Crude oil for November delivery fell 14 cents to $78.39 a barrel at 9:30 a.m. on the New York Mercantile Exchange.
Earlier, prices touched $79.05 a barrel, the highest level since Oct. 15, 2008, as advancing equities bolstered confidence that an economic recovery will lift fuel consumption. U.S. industrial production climbed more than economists forecast last month, a report on Oct. 16 showed.
The November contract expires tomorrow. The more widely held December contract fell 24 cents, or 0.3 percent, to $78.78 a barrel.
The Standard & Poor’s 500 Index rose 0.1 percent to 1,088.89 and the Dow Jones Industrial Average climbed 23.96 points, or 0.2 percent, to 10,019.87 at 9:50 a.m. in New York.
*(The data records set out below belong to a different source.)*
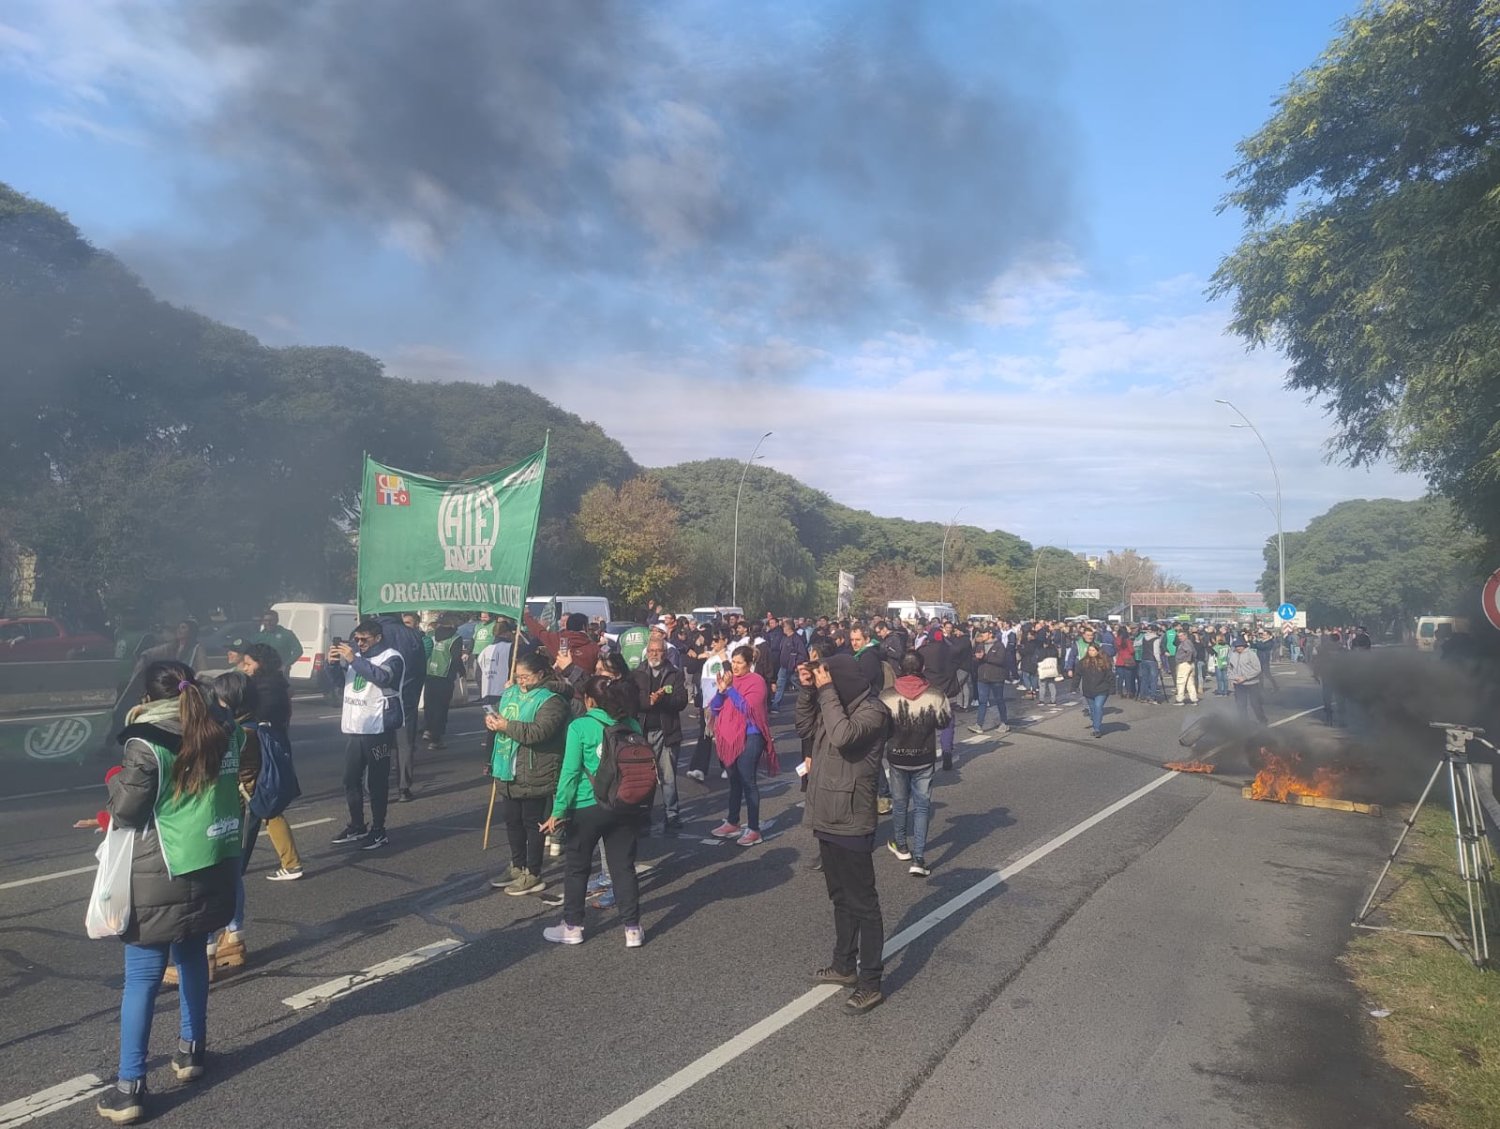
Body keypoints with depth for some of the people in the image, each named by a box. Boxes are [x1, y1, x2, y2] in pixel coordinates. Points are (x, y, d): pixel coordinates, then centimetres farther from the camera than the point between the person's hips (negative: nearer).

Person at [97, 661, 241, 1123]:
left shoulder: (147, 745, -15)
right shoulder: (223, 734, 1)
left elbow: (124, 811, -10)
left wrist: (117, 778, 9)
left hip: (161, 879, -6)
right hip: (213, 871, 6)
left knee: (142, 977, 4)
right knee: (192, 957, 22)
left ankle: (129, 1088, 10)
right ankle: (190, 1051, 35)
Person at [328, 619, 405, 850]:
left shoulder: (392, 657, -7)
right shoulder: (356, 656, 14)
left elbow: (382, 677, -26)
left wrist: (353, 660, -26)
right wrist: (333, 662, -4)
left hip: (378, 729, -7)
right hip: (356, 729, 7)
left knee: (377, 781, -3)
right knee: (350, 779, 13)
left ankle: (378, 831, 5)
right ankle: (357, 826, 26)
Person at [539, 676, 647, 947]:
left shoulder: (580, 727, -9)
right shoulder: (632, 726, 3)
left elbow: (570, 772, -10)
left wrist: (558, 811, -4)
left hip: (587, 808, -3)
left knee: (577, 868, 13)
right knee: (624, 867, 11)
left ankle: (572, 927, 24)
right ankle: (633, 929, 15)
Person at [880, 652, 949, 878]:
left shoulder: (887, 697, -16)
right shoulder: (936, 695, -15)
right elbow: (943, 722, -1)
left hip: (897, 757, 1)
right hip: (924, 758, 0)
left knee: (899, 803, 19)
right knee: (922, 806, 7)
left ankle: (901, 845, 36)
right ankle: (918, 859, 0)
The dollar was little changed at $1.4907 per euro, compared with $1.4905 on Oct. 16.
Oil at $80
“I wouldn’t expect oil prices to cross $80 a barrel and stay there,” said Thina Saltvedt, an analyst at Nordea Bank AB in Oslo. “Optimism from equities still seems to be channeling into the oil market. But you still need to see an improvement on the demand side before there’s support above $80.”
Oil futures posted their biggest weekly gain in almost two months last week. Prices have increased 23 percent in the past three months as a recovery in equity markets emboldened investors, and the sliding U.S. dollar prompted buying of commodities.
Brent crude oil for December settlement fell 8 cents to $76.91 a barrel on the London-based ICE Futures Europe exchange.